ORCID was meant to solve name ambiguity


As individual as we all are, our names are really not that unique, and attempts to link research activities and outcomes to a person’s name have led to endless confusion in the past. Even in the same discipline, hundreds or even thousands of researchers can have the same or similar names. There can be endless variations of names, which can change over time: Yasmine Mohammad Omar Yousef, Yasmine Yousef, Yasmine M. Yousef. Researchers learned a long time ago that names are not enough to ensure credit for their work.
ORCID, as a name-independent person-identifier, was founded specifically to help solve the problem of name ambiguity in research, and to enable transparent and trustworthy connections between researchers, their contributions, and their affiliations.
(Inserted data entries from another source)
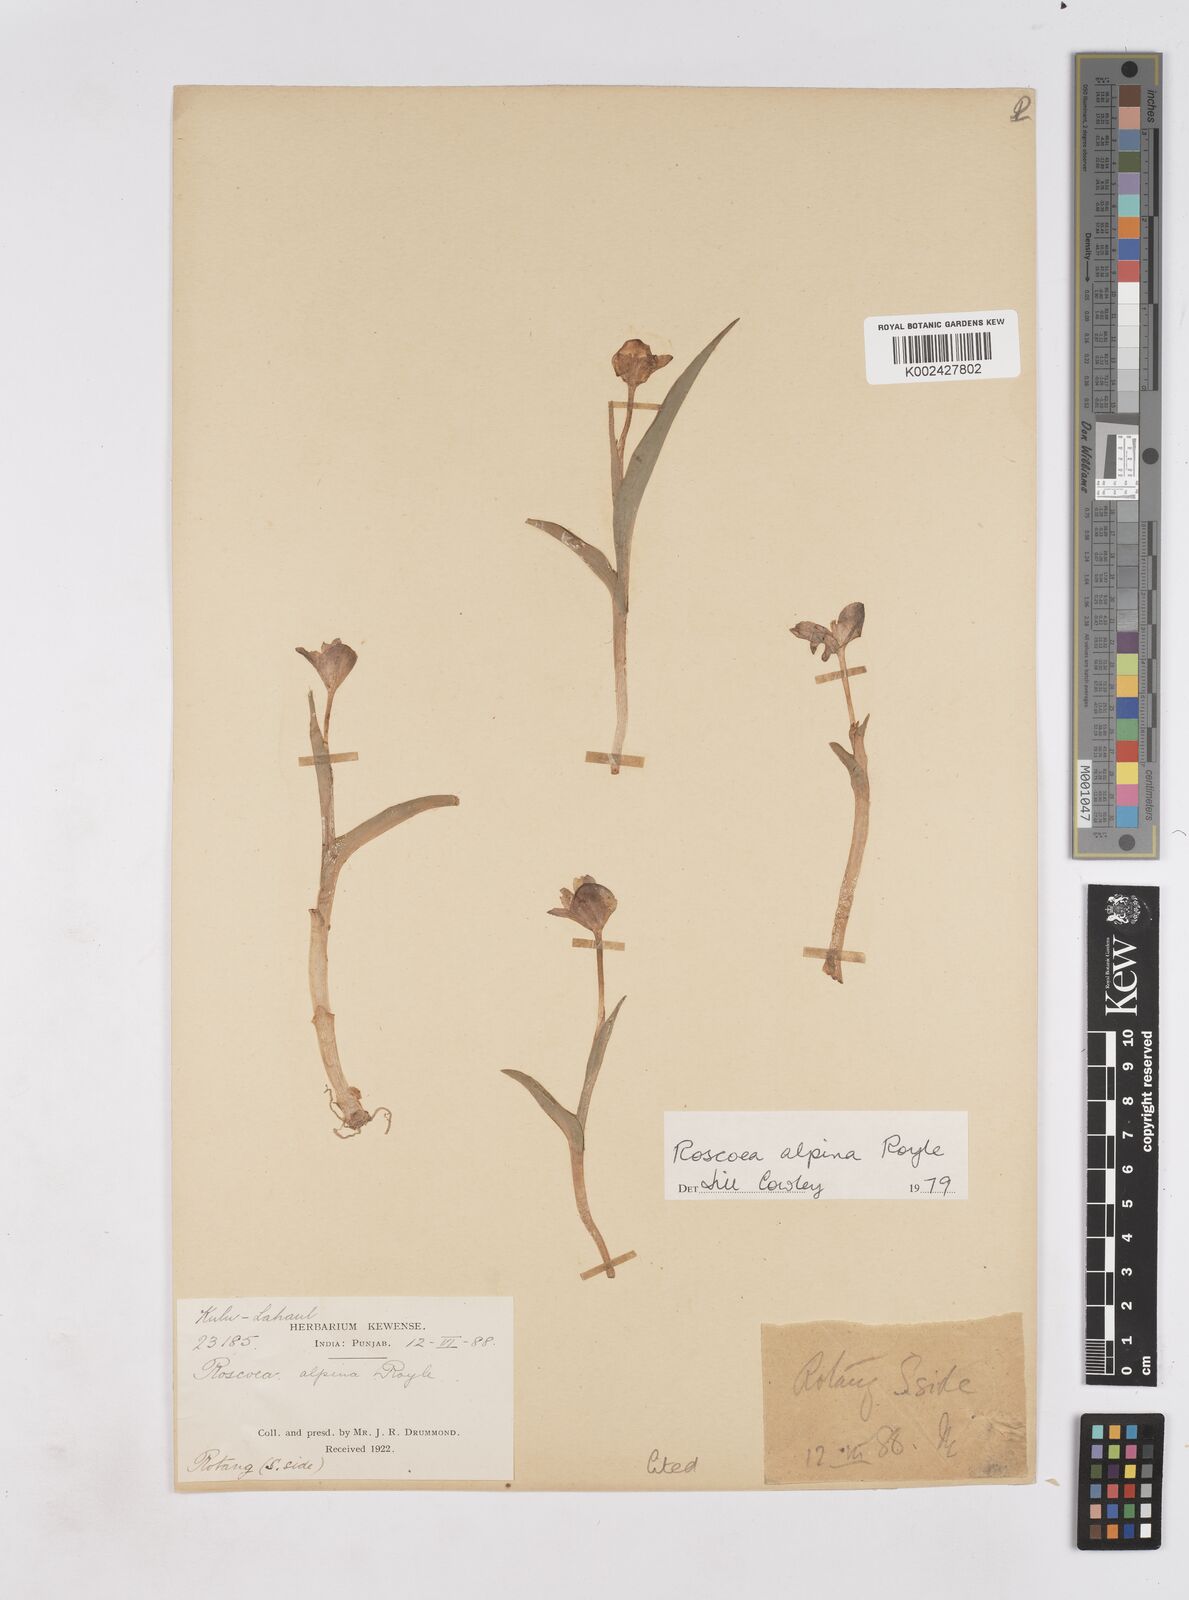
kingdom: Plantae
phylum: Tracheophyta
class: Liliopsida
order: Zingiberales
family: Zingiberaceae
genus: Roscoea
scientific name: Roscoea alpina
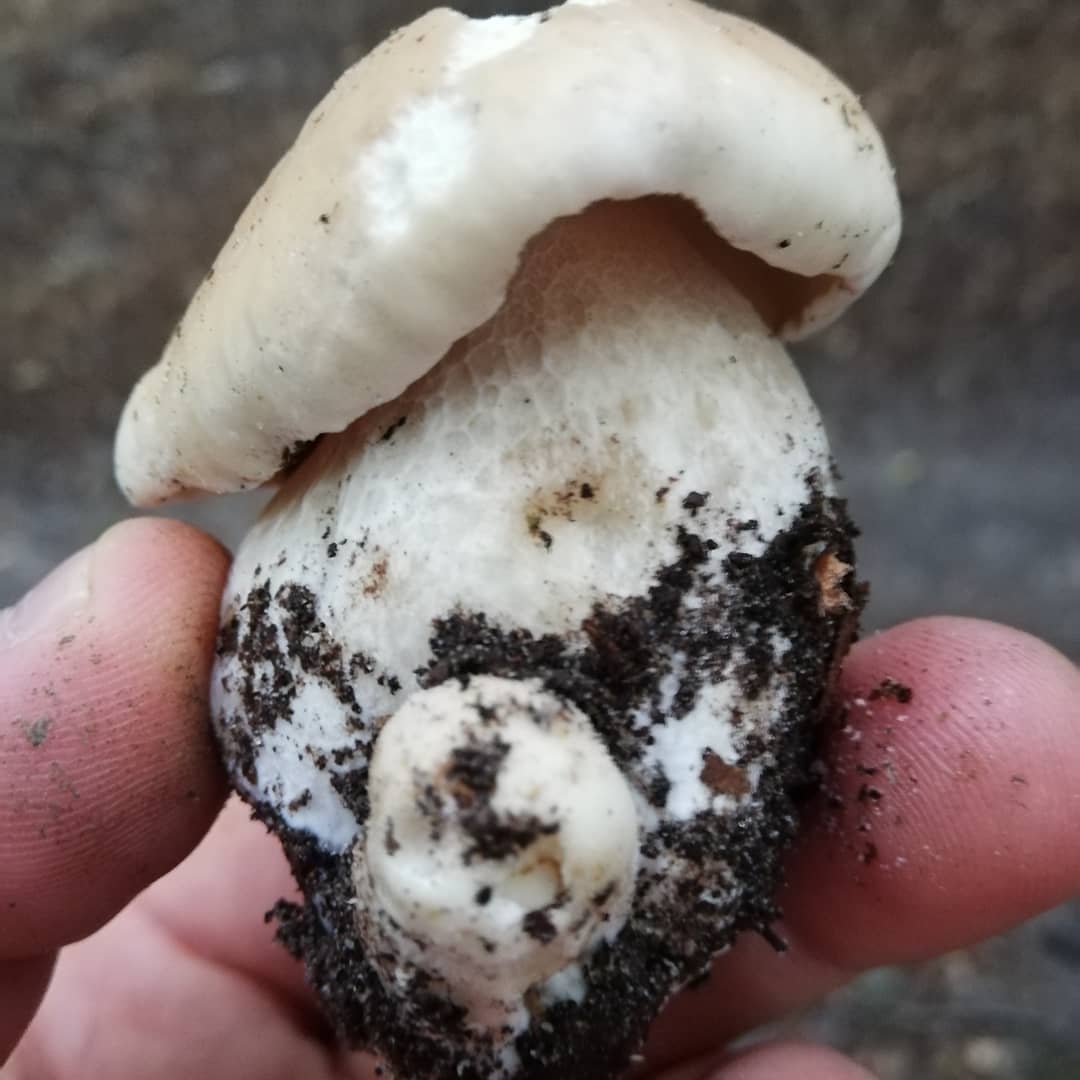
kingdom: Fungi
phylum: Basidiomycota
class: Agaricomycetes
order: Boletales
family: Boletaceae
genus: Boletus
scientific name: Boletus edulis
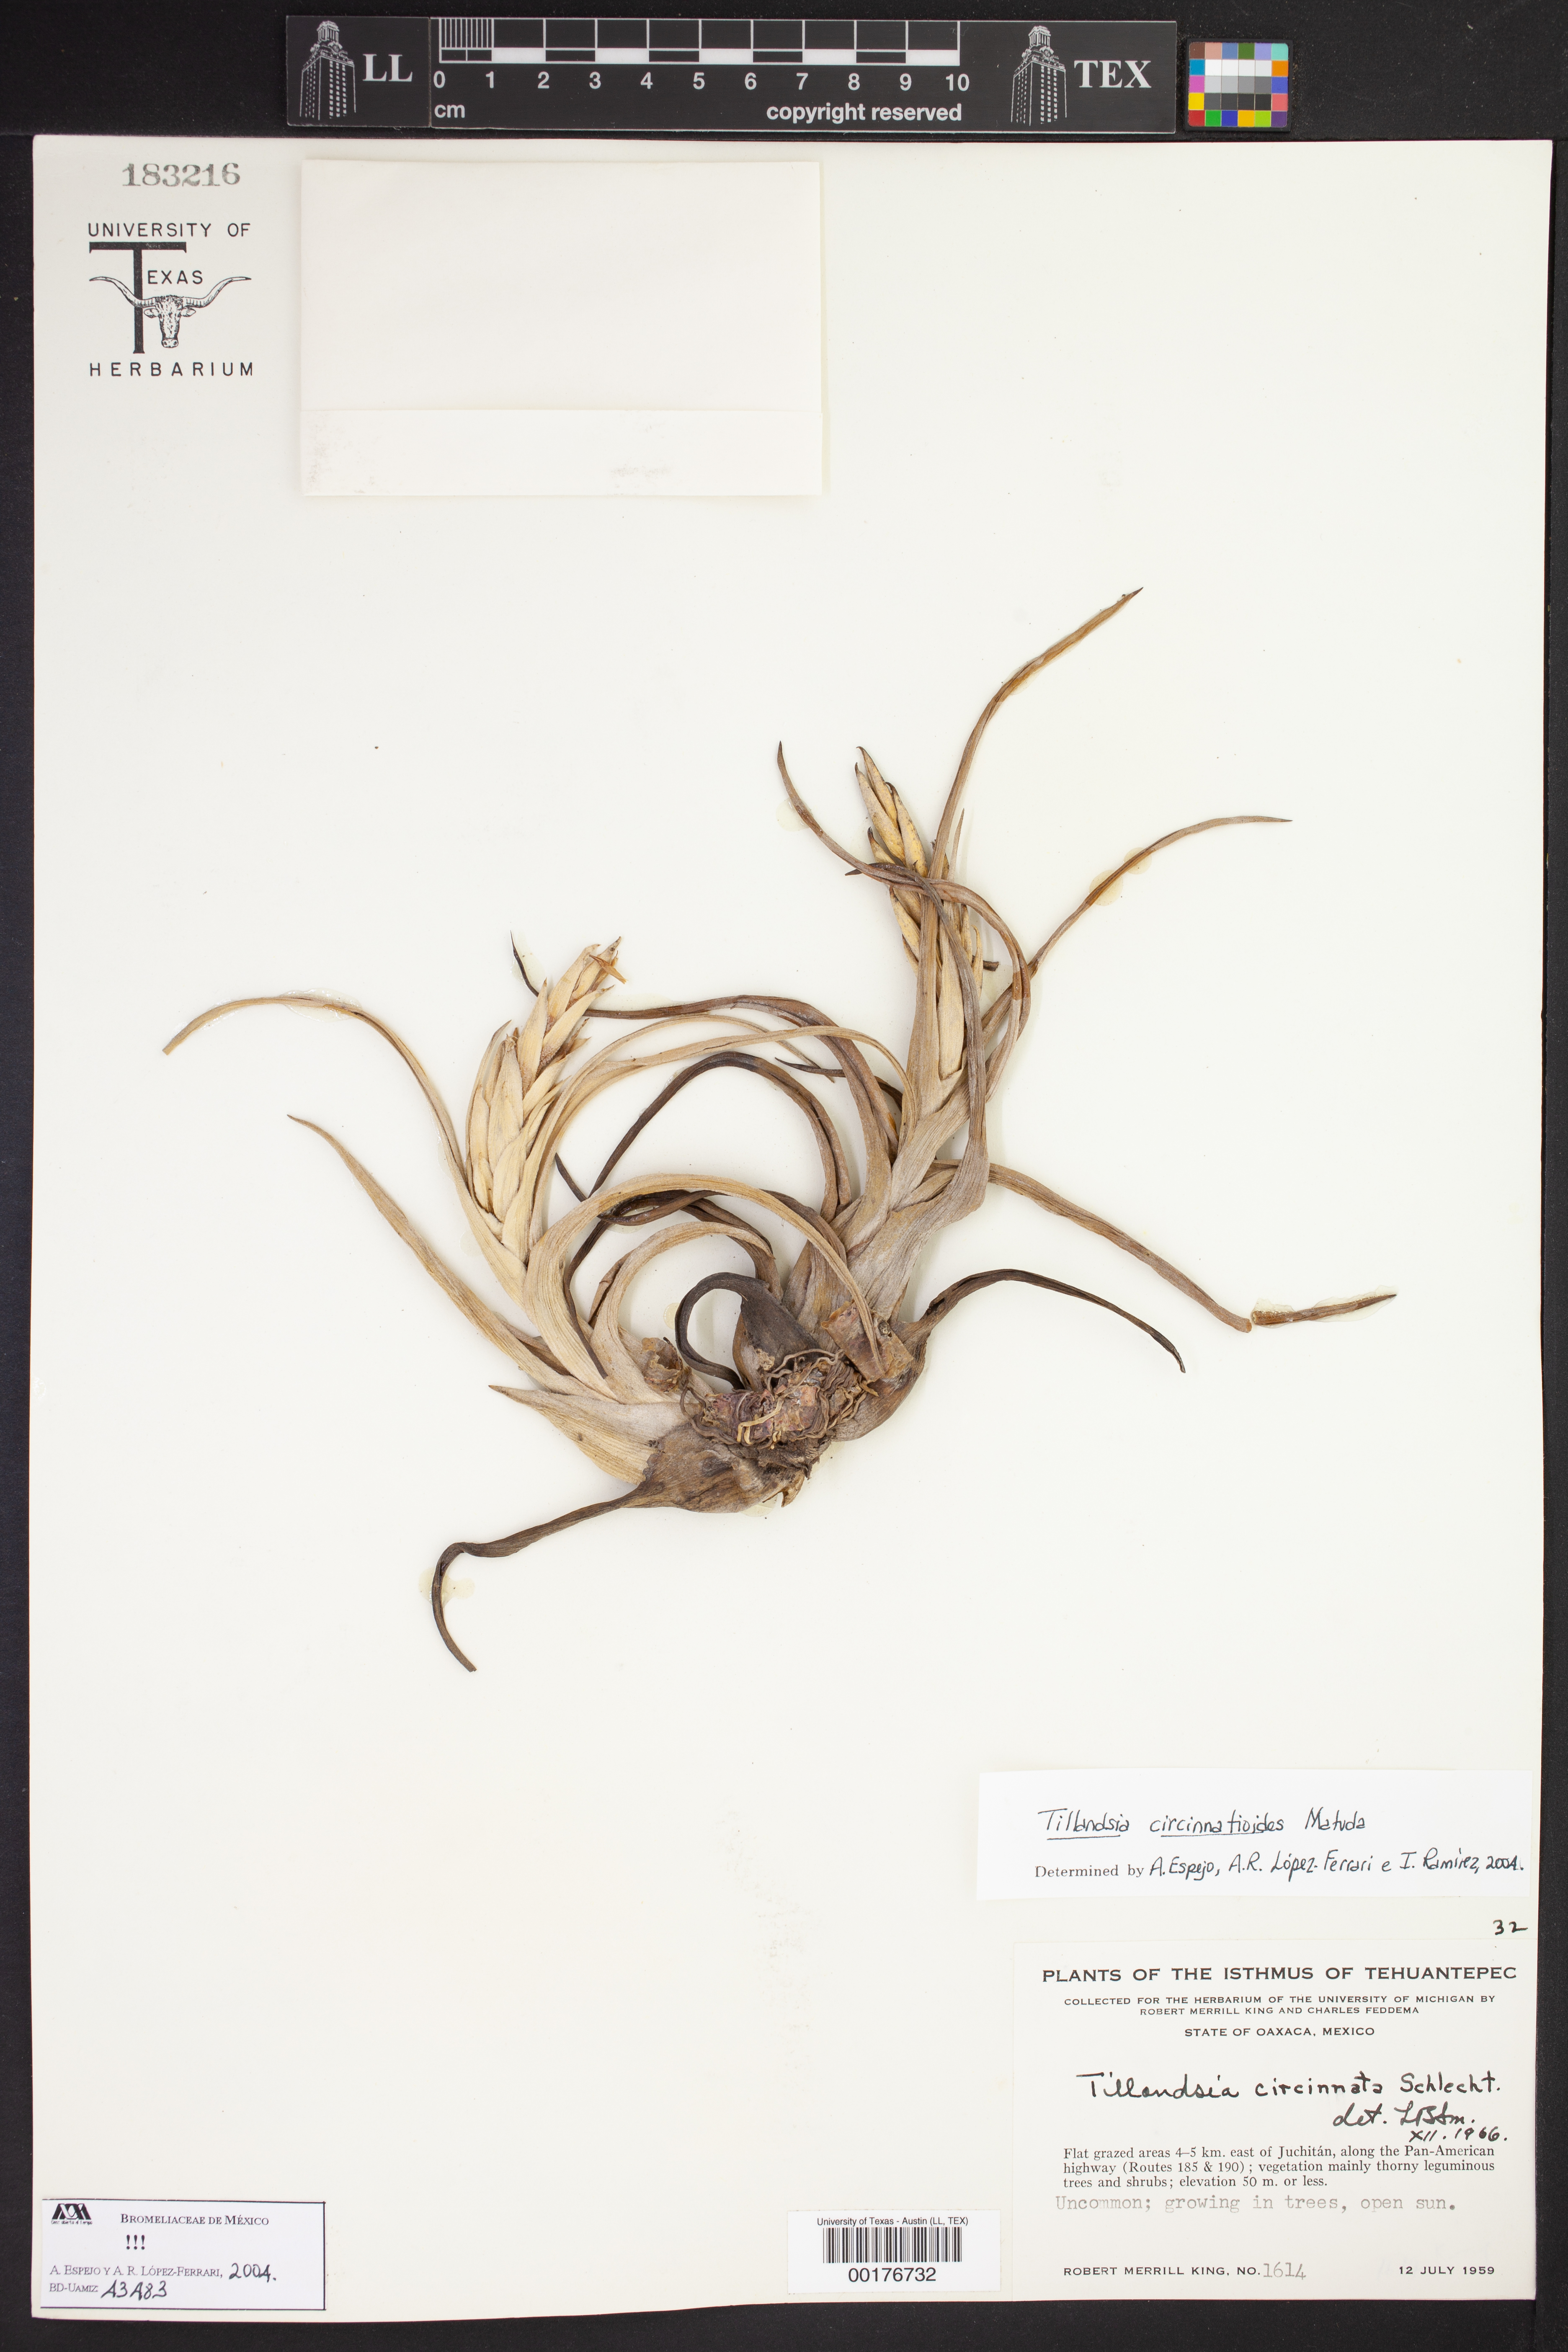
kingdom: Plantae
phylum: Tracheophyta
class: Liliopsida
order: Poales
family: Bromeliaceae
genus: Tillandsia
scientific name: Tillandsia streptophylla
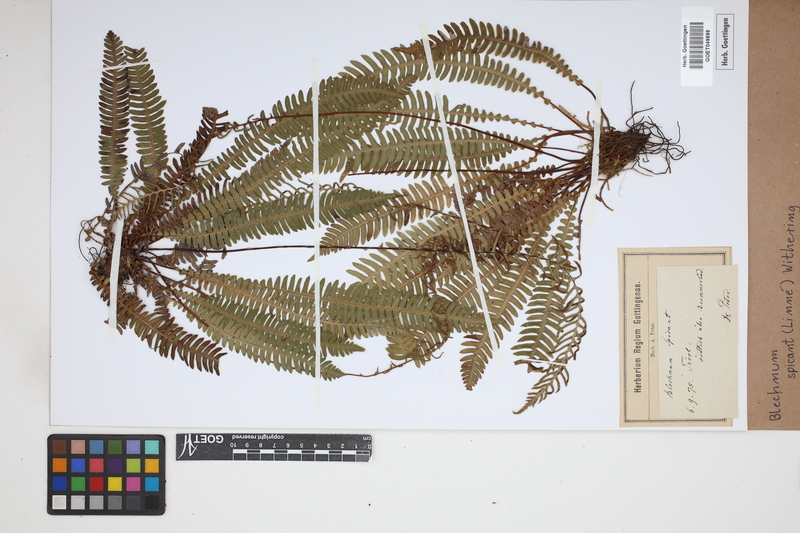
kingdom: Plantae
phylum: Tracheophyta
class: Polypodiopsida
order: Polypodiales
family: Blechnaceae
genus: Struthiopteris
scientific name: Struthiopteris spicant
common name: Deer fern
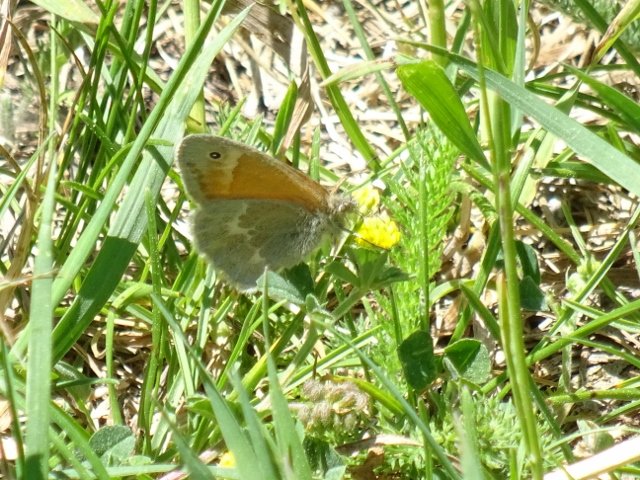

To meet this use case, the important characteristics of ORCID iDs are that they are unique, persistent, and controlled by a single real-world individual. Unique so that people with the same name can be distinguished from one another; persistent so that one individual can maintain the same ORCID iD throughout their entire career; controlled by a single individual so that users of ORCID data can be reasonably confident that the data contained in the ORCID record is the data that the record-holder wishes to present to the world about themselves. It is not necessary for our use case for the availability of ORCIDs to be restricted to a specific class of individuals, nor for some authority to control who may obtain an ORCID.